I was at work during the Washington Navy Yard Shooting on Sept. 16, 2013 and I quickly turned to Google News for information, but my coworker turned to Twitter. Chatting over our shoulders we shared information – “Possibly three shooters at the Navy Yard,” she said, “The whole place is on lockdown,” I relayed. That day, I learned Twitter trumps Google News and CNN and other big communications outlets in terms of accessing play-by-play information as users post and share information en masse, uninhibited, and rapidly. In the end, we both tracked the Twitter feed as information, correct and incorrect rolled in.
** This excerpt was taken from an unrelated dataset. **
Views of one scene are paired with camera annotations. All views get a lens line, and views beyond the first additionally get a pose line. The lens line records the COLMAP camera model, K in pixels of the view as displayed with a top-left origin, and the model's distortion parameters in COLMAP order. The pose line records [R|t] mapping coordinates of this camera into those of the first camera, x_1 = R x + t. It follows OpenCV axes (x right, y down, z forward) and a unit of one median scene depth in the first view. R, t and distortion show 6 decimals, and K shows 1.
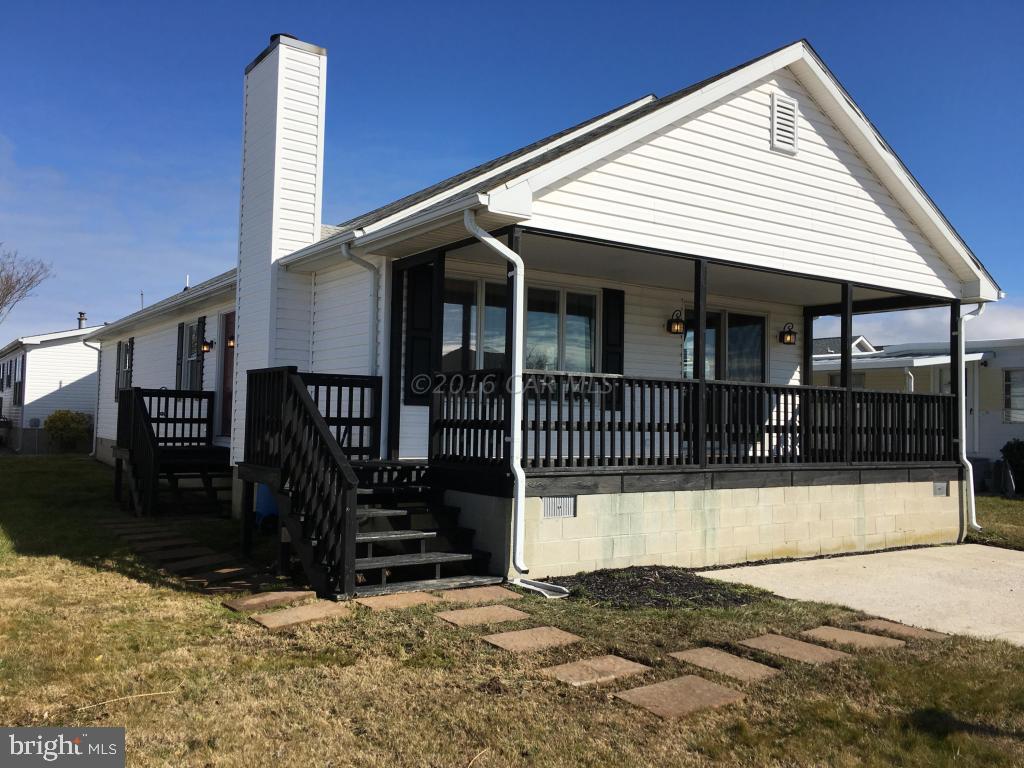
lens RADIAL K [[891.8, 0, 512.0], [0, 891.8, 384.0], [0, 0, 1]] dist [0.004393, -0.004087]
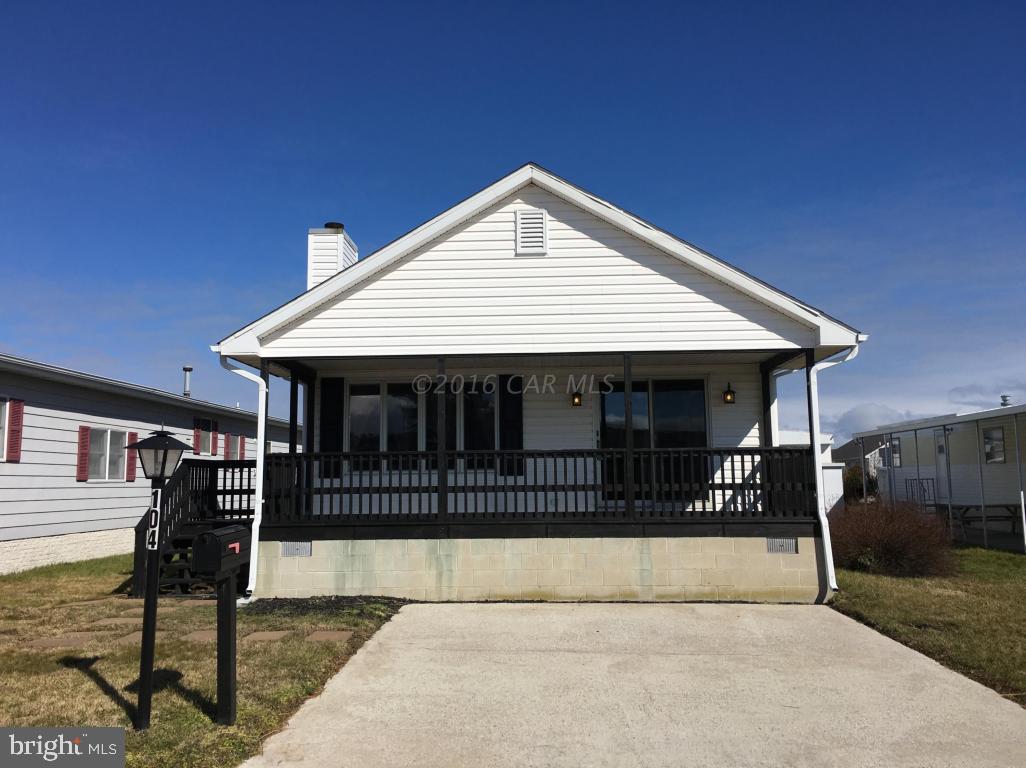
lens RADIAL K [[868.5, 0, 513.0], [0, 868.5, 384.0], [0, 0, 1]] dist [0.014391, -0.007840]
pose [[0.801944, -0.094195, -0.589927, 0.914115], [0.050268, 0.994629, -0.090480, 0.014863], [0.595281, 0.042905, 0.802371, 0.058064]]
For me, this was an aha-moment – If I want to know what people are saying and I want to know now, social media is the place to go as that’s where first hand information is going.
Emergency managers had their own social media aha-moment in the aftermath of the earthquake in Haiti on January 12, 2010. After Haiti, the emergency management community realized that social media “is not a fad anymore,” said Ron Prater, co-owner of Corner Alliance and Director for Big City Emergency Managers, during a NextGov Prime 2013 panel discussion, “Tweeting up a Storm: Managing Emergencies and Disasters with Mobile Technologies.” Not only is social media not a fad, but the public expects local authorities to use social media in an emergency. “We are trying to get our heads around that,” said panelist Nicole Chapple, Policy Director of the District of Columbia Homeland Security and Emergency Management Agency (DC HSEMA).
The emergency management community has come a long way, since 2010, in its use of social media. For example, panelist Gloria Huang, Senior Social Engagement Specialist for the Red Cross explained how its Social Media Digital Operations Center for Humanitarian Relief monitors social media to extrapolate valuable information. Over 100 Red Cross volunteers are trained as Digital Volunteers to watch social media feeds, disseminate information, manage the rumor mill, and flag critical information.
DC HSEMA used social media to crowd source information and intercept issues during the January 2012 Presidential Inauguration, Chapple said. Social media is changing the way organizations are managing ongoing emergencies and potential emergencies, she added. Determining how to analyze all of the crowd sourced information and what to trust is the real challenge.
Panelists agreed that emergency managers have only scratched the surface of identifying all the potential emergency management uses for social media. With increasing budget cuts, emergency managers need to figure out how to utilize social media within the constraints of existing resources, Chapple said. While every emergency is different and it is a challenge to predict what the right message will be, “human beings tend to be very predictable and one of the really powerful things we’ll eventually be able to analyze with social media is the predictive patterns we see people going through,” said Carter Hewgley, FEMAStat director in the Office of Policy and Program Analysis at the Federal Emergency Management Agency (FEMA).
Today, I am not only using Twitter to access information, I am one of 550 million Twitter users putting my voice out there into the Twitterverse. You can bet, if /when there is another event in Washington, DC, my tweets will augment the torrent of information put out there by social media users. If we (Twitter users) are providing this volume of information, not only is it a good idea for emergency managers to leverage it for their response, emergency managers owe it to the public to do so. Social media empowers users to become active participants in an emergency, emboldening the user beyond passive bystander or helpless victim. FEMA, DC HSEMA, and the Red Cross are on the cutting edge of innovation in the use of social media for emergency management, but even they recognize that they have barely tapped its potential. Fortunately, emergency managers have realized that the use of social media for emergency management is no longer an “if,” but a “how”. Defining the “how” is still a work in progress, but it is an issue that the emergency management community appears to be working through.